Была у меня мысль заехать в отель, чтобы жучок снять, но я передумала – сил не было, да и не хотелось перед Панфиловым афишировать, что я номер Власова прослушивала. Черт с ним, невелика потеря. Меня больше волновало другое – как бы у Владимира Ивановича выведать, почему же все-таки Катька так и не выстрелила. Пока я думала, как к нему подступиться, мы уже подъехали к моему дому.
«Эх, надо было кассету из диктофона Матвею вручить», – запоздало подумала я, а то еще действительно подумает, что я способна ее журналистам отдать. Ничего, Панфилов передаст. Я полезла в карман, достала диктофон, открыла и… не поверила своим глазам – кассеты там не было. Видя мое изумление, Владимир Иванович захохотал, запрокидывая, по своему обыкновению, голову. Он смеялся весело и необидно.
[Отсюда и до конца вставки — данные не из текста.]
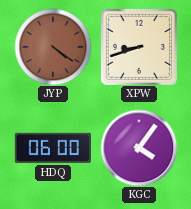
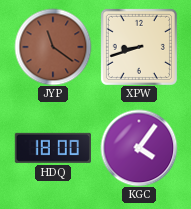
JYP: 4:21 -> 11:21
HDQ: 06:00 -> 18:00
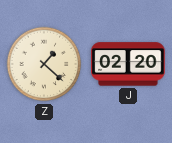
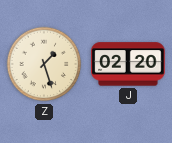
Z: 1:22 -> 1:27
Горничная, поняла я, она же все время мимо меня проходила. Ну и руки! Достать из моего кармана диктофон, вынуть кассету, а потом положить его на место. И проделать все это так, что я ничего не почувствовала – это мастерство экстракласса.
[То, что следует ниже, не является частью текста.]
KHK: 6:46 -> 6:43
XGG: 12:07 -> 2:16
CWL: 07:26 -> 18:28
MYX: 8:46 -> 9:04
– Как я понимаю, Владимир Иванович, у меня в квартире ни бумаг, ни кассет уже нет? Вот уж не подумала бы, что Павел Андреевич до такой степени плохо разбирается в людях. Неужели он поверил, что я могу эти материалы во вред его семье использовать? А ведь до сих пор он проявлял редкостную проницательность.
– А при чем здесь Павел Андреевич? Это я отвечаю за безопасность всех и всего, вот на меня и обижайся, если хочешь. У тебя в двери замки такие, что для серьезного человека это даже не работа, а развлечение. Ты, девочка, разными делами занимаешься, мало ли у кого к твоему дому может интерес появиться. Так что, если успокоишься, то поймешь, что я прав. – Он не оправдывался, а говорил это спокойно, рассудительно. – Зато дома тебя приятный сюрприз ждет.
– Владимир Иванович, правы вы, конечно, извините, что я…
– Да ладно тебе. Я же вижу, что у тебя куча вопросов на языке вертится, то-то ты всю дорогу елозила, решала, с какого бока ко мне подъехать. Задавай. На какие можно, отвечу, – сам предложил Панфилов.
– Владимир Иванович, вы знали, что у Катьки пистолет? – очень хотелось услышать, что не я одна это прошляпила.
– Конечно. Вот ты смотрела, как цыганки ее обступили, а главного не увидела: что они ее при этом обшмонали и пистолет нащупали. Так что знали мы, поэтому и пригласили вас всех на пять часов, чтобы подготовиться успеть. Что еще?